- **Task details**: From the listing below, extract word for word the part that begins with the line containing "What is the change in value from English" and ends with the line containing "Which series has the widest spread of values?", including both of those lines.

- **Data under study**:
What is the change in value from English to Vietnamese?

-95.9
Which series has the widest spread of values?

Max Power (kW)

* * *

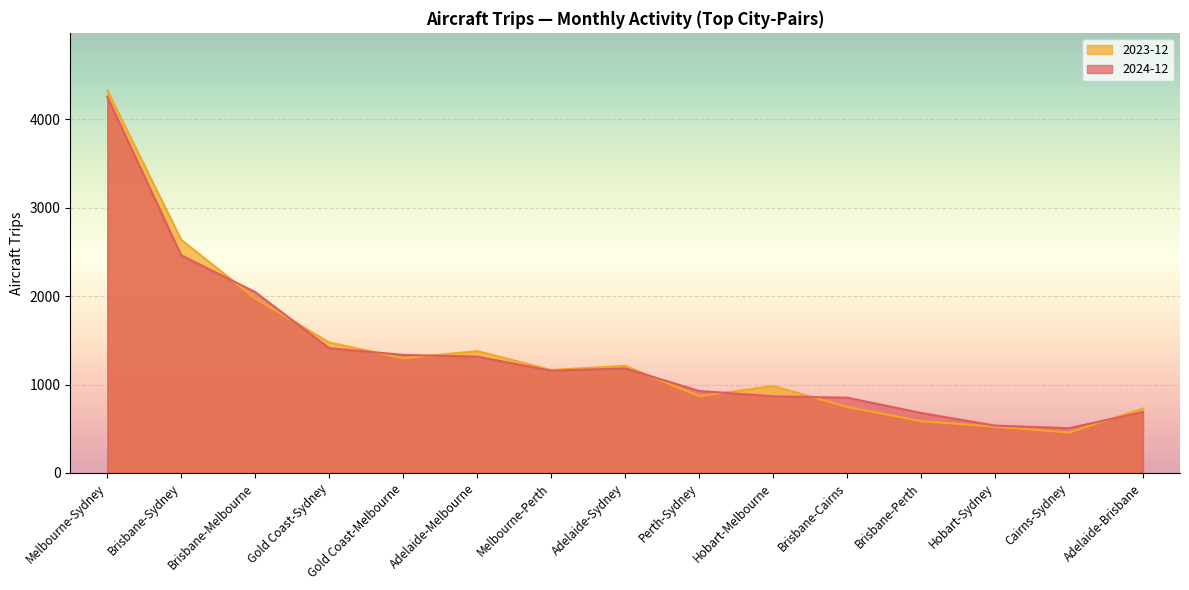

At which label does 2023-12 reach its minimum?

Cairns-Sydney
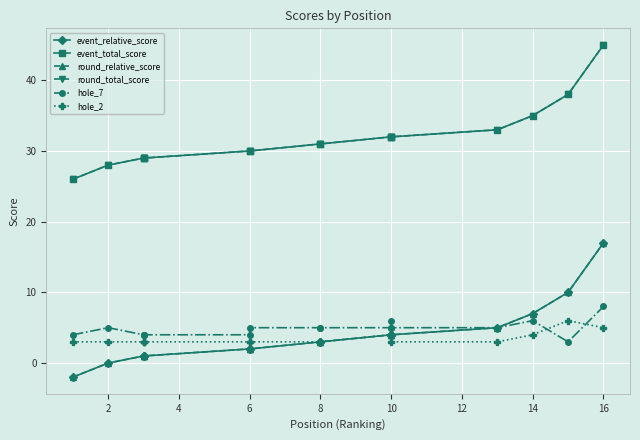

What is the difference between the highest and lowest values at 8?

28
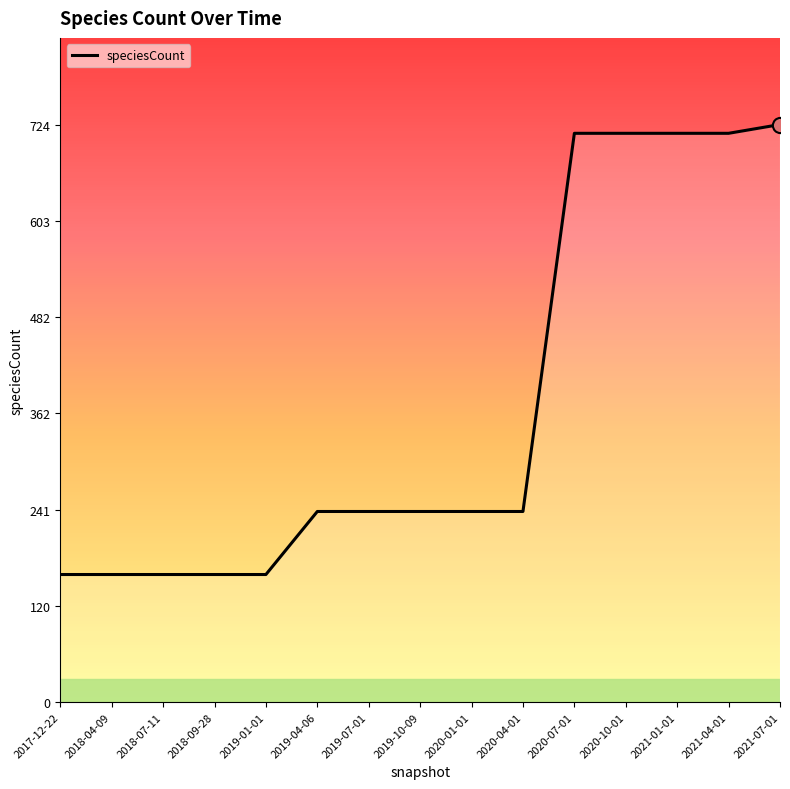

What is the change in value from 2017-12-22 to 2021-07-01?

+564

- **Response**:
What is the change in value from English to Vietnamese?

-95.9
Which series has the widest spread of values?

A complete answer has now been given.